[Try it]
When you reach the listing, restate it word for word, leaving nothing out.

[Recorded data]
________________________

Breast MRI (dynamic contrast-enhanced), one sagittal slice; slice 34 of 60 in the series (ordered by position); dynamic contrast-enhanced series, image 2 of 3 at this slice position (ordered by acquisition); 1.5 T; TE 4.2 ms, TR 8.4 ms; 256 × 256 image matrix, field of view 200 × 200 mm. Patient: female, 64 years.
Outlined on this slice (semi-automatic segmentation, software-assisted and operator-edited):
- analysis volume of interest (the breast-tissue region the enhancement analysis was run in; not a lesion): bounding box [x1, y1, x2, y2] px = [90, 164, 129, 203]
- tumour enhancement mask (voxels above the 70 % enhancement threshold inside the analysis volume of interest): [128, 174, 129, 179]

________________________

[Reply to the exercise]
Breast MRI (dynamic contrast-enhanced), one sagittal slice; slice 34 of 60 in the series (ordered by position); dynamic contrast-enhanced series, image 2 of 3 at this slice position (ordered by acquisition); 1.5 T; TE 4.2 ms, TR 8.4 ms; 256 × 256 image matrix, field of view 200 × 200 mm. Patient: female, 64 years.
Outlined on this slice (semi-automatic segmentation, software-assisted and operator-edited):
- analysis volume of interest (the breast-tissue region the enhancement analysis was run in; not a lesion): bounding box [x1, y1, x2, y2] px = [90, 164, 129, 203]
- tumour enhancement mask (voxels above the 70 % enhancement threshold inside the analysis volume of interest): [128, 174, 129, 179]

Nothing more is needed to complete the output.